The Turner Foundation also provides an outdoor space for kids to safely play games and enjoy time with other kids, along with a Music and Imagination Program, a free after-school music program with private music instruction and youth jazz band rehearsals.
Habitat for Humanity of Southern Santa Barbara County has been providing life-saving repairs on homes during the pandemic. The organization had to temporarily close its ReStore because of COVID-19, but other than that, volunteers continue to work.
The organization highlights the importance of a safe, livable shelter, especially to quarantine in and shelter at home.
In September, wildfires added onto the hardships of COVID-19, and Goleta nonprofit Direct Relief and the California Pilots Association Disaster Area Response Team partnered to fly 23 pilots out of the Santa Barbara Municipal Airport and deliver 100,000 KN95 respirators to residents and firefighters in Oregon’s worst-hit fire zones.
They also provided wildfire kits to treat up to 750 people.
Direct Relief also stepped up to the plate in early March at the start of the pandemic, committing $2 million to supply N95 masks to Sansum Clinic, along with other cities in California, large cities in the U.S. and China.
Many other nonprofits jumped on board the mask train, including the Coastal Quilters Guild of Santa Barbara and Goleta.

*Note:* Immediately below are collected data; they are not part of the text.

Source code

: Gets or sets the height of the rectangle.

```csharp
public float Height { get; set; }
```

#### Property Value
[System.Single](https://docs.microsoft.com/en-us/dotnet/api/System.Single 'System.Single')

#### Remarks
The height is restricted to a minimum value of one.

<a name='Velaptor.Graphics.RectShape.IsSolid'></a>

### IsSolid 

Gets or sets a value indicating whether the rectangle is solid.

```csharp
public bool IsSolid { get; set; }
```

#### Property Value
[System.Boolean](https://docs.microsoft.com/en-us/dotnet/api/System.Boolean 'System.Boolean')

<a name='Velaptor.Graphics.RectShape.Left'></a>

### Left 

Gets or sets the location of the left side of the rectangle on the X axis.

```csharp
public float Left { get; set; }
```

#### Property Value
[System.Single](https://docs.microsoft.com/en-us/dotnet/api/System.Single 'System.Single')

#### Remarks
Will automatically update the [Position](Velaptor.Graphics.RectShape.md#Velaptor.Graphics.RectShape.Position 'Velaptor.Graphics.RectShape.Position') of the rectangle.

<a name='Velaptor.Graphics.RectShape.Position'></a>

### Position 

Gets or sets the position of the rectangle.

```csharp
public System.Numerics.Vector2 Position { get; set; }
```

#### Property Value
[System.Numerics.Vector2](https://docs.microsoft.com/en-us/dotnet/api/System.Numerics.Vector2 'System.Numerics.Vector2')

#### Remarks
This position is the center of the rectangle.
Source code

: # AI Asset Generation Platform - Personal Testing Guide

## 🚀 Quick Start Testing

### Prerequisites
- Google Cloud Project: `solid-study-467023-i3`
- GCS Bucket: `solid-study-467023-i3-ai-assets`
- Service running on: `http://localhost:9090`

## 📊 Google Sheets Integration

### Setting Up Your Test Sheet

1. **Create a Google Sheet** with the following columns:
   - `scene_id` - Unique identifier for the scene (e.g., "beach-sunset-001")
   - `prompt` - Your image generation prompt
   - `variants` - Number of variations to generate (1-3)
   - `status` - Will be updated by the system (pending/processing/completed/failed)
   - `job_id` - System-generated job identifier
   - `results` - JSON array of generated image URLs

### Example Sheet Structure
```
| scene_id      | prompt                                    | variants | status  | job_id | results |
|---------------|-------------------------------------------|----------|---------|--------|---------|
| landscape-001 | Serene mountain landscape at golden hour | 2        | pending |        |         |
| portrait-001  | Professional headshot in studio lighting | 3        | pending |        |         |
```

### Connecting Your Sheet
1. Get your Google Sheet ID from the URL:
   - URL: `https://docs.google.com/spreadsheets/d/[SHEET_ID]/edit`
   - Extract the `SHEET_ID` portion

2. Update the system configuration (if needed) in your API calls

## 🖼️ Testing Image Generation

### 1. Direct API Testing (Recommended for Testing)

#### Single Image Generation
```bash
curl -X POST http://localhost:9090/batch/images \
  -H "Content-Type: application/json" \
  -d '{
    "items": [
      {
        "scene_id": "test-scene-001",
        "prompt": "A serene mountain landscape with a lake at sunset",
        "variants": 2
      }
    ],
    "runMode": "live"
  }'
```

Already in late April, the nonprofit had sewed nearly 1,500 cloth masks to Cottage Hospital as part of the Guild Mask Making Project.
The Santa Barbara Bucket Brigade also made more than 30,000 masks as of late July, in its Most Mask Makers Challenge, which invited local volunteer seamstresses and sewists to make masks to help reduce the spread of COVID-19.
A portion of the Bucket Brigade’s volunteers also used their own 3D printers at home to create face shields for first responders.
In addition, the Bucket Brigade partnered with the Friendship Center, which helps aging adults and provides a respite for their family caregivers, and figured out a way to provide food security for the adult daycare center’s 375 members and their 700-plus family caregivers.
While the Bucket Brigade delivers food to the homes of hundreds, the Friendship Center also assembled game bags full of treats, games, jigsaw puzzles, crossword puzzles and decks of cards to help them stay entertained at home and care bags with shampoos, bath and body wash, granola bars, hand sanitizer and stress balls.
Women’s Economic Ventures saw the impact of COVID-19 on small businesses, and created the Quick Response Loan program on March 18 to provide emergency financial support for Santa Barbara and Ventura County businesses. Within a month, the nonprofit had approved 50 loans totaling $392,500.
WEV has been a patron of micro-businesses by providing training, coaching and loans to more than 300 local establishment owners each year. Its loans helped local establishments such as Dioji, a doggie daycare in Goleta, and Carlyle Salon in Santa Barbara survive.
While donations decreased, interest in adoptions of animals from Santa Barbara County Shelters grew. Even local animal shelters pivoted, figuring out a way to ensure social distancing for adopters by holding meet-and-greets with dogs in yards and video chats to see pets.
While many more nonprofits, big and small, did many more incredible things for the community during the pandemic, the list truly never ends. However, those benefiting from nonprofits and their ability to rapidly respond and pivot to new ways to help are eternally grateful.